Было тихо и душно, едва заметно серебрился воздух, а на юте моряки все еще пели:
Праздник ушел так же тихо, как и надвинулся, и уже ранним утром все пошло своим чередом: после завтрака, стрекоча, улетел вертолет и, так же стрекоча, появился только перед обедом. Встретить его вышел Суханов, имея на это свои причины. Он дождался, когда лопасти, перестав крутиться, обвисли, механик почтительно выслушал замечания Зазвонова и начал складывать лопасти — вертолет никогда не оставляли на площадке и каждый раз заводили в ангар, — только после этого, несколько тушуясь (он все еще тушевался в разговоре со старшими), попросил:
— Товарищ капитан, не могли бы вы уделить мне несколько минут?
— Почему бы и нет, — игривым голосом сказал Зазвонов. — Вот только смотаюсь на мостик, и я к вашим услугам.
— У меня такое дело, что я хотел бы переговорить с вами до того, как вы подниметесь на мостик. Обещаю вам, что разговор много времени не отнимет.
Зазвонов с интересом глянул на Суханова и отошел с ним к бортовым леерам.
— У вас не создалось впечатления, что за нами постоянно кто-то следит? — спросил Суханов крадущимся голосом и беспокойно оглянулся. — Я все время за «пианино» испытываю такое чувство, как будто на меня кто-то смотрит. Я не знаю кто и не знаю откуда, только чувствую, что за мною следят.
— Мм-да, — промычал Зазвонов. — Похоже.
— Что похоже? — не понял Суханов.
— Последние дни я тоже стал испытывать на себе нечто похожее, будто кто-то глядит мне в затылок.
— Я боялся об этом говорить, подумав, что у меня начались галлюцинации. Но сегодня и мой мичман признался в этом. А теперь вот вы... Странно все это. Может, наши желания вступить в контакт с лодкой принимают такие формы?
— А вы, случайно, не испытываете на себе их активные действия?

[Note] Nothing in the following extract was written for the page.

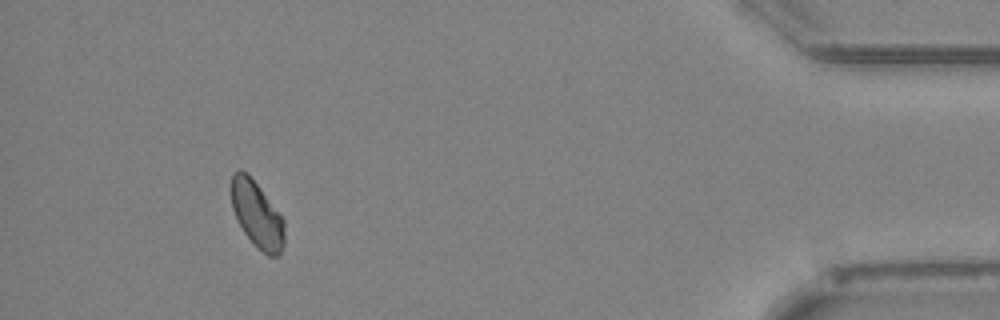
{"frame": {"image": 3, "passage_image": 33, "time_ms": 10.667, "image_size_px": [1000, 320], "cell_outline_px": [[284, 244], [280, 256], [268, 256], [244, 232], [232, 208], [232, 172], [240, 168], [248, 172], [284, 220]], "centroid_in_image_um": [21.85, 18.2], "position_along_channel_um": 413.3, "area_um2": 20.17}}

Суханов возразил, как бы предвидя этот вопрос:
— Если бы они работали в активном режиме, тогда бы мы услышали удар звуковой волны по корпусу. А так словно бы кто-то начинает шевелиться и — все.

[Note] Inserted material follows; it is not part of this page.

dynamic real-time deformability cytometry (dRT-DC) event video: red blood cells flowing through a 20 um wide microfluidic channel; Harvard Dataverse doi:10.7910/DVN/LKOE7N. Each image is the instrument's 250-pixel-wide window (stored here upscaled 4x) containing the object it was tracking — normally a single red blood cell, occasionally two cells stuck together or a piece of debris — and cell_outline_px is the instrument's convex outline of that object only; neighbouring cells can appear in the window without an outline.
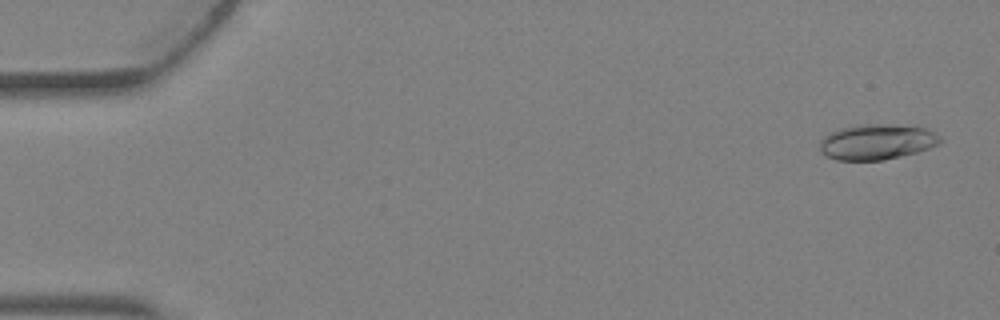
{"species": "Egyptian fruit bat (a non-hibernating species)", "species_latin": "Rousettus aegyptiacus", "temperature_condition": "warm", "stored_images_in_passage": 4, "camera_frame_rate_fps": 3000, "um_per_image_px": 0.085, "animal": {"sex": "female"}, "frame": {"image": 1, "passage_image": 1, "time_ms": 0.0, "image_size_px": [1000, 320], "cell_outline_px": [[944, 140], [928, 148], [916, 152], [884, 160], [836, 160], [820, 152], [820, 140], [824, 136], [840, 128], [860, 124], [880, 124], [924, 128], [940, 136]], "centroid_in_image_um": [74.49, 12.07], "position_along_channel_um": 10.5, "area_um2": 24.57}}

Зазвонов даже как будто бы обрадовался:
— Вот-вот... Я старался классифицировать это подобие шума, а оно исчезает, словно призрак. Но ведь о призраках у нас не принято докладывать, а? Или я, может, чего-то не понимаю?
— Да, — печально сказал Суханов, — по-моему, мы сами становимся призраком, как тот летучий голландец.
Зазвонов заметно повеселел.
— Не развивайте дальше свои мысли. Они могут увести вас очень далеко. У нас говорят: «Не улетай, родной, не улетай». Давайте лучше согласимся, хотя бы для себя, что лодка здесь наличествует и успевает услышать нас раньше, чем мы ее. С ее скоростью и способностью проваливаться ей ничего не стоит уходить от нас.
— Может, доложим командиру?
— Простите, а что мы ему доложим? Что лодка здесь присутствует? Так он и без нас об этом осведомлен. Что в мире полно призраков? Так ведь с призраками шутки плохи. Потерпим до завтра. Проработаем до конца нашу версию, и тогда уже в любом случае придется докладывать. Возможно, после этого он прикажет Грохольскому обследовать нас. — Зазвонов хохотнул и даже потер от удовольствия руки. — Но тут уж, как говорится, искусство требует жертв.
Зазвонов отправился к командиру на мостик, а Суханов спустился к себе в пост. Ветошкин ждал его.
— Ну? — встретил он Суханова вопросом.
— А что — ну? Он тоже говорит, будто кто-то смотрит ему в затылок.
— Тогда ничего, — сказал Ветошкин. — А я-то думал, что у нас шарики закрутились не в ту сторону или лариска завелась. Она, подлая, любит вот так же в затылок смотреть.
— Тут уж и не знаешь, что лучше — лариски или лодка.
Ветошкин хотел было сказать, что не следовало бы тогда отпускать Ловцова — с таким-то слухом он быстро бы классифицировал, — но это напоминание могло пойти в перебор, и мичман промолчал. Суханов же не стал вдаваться в такие тонкости и сказал сам:
— Наверное, на самом деле не следовало отпускать Ловцова.
И Ветошкину вдруг захотелось побольнее ударить Суханова, сказав что-нибудь в том роде, что все мы умные задним числом, а думаем чаще всего тем, на чем следовало бы сидеть, и так же неожиданно понял, что делать этого не следует ни при какой погоде.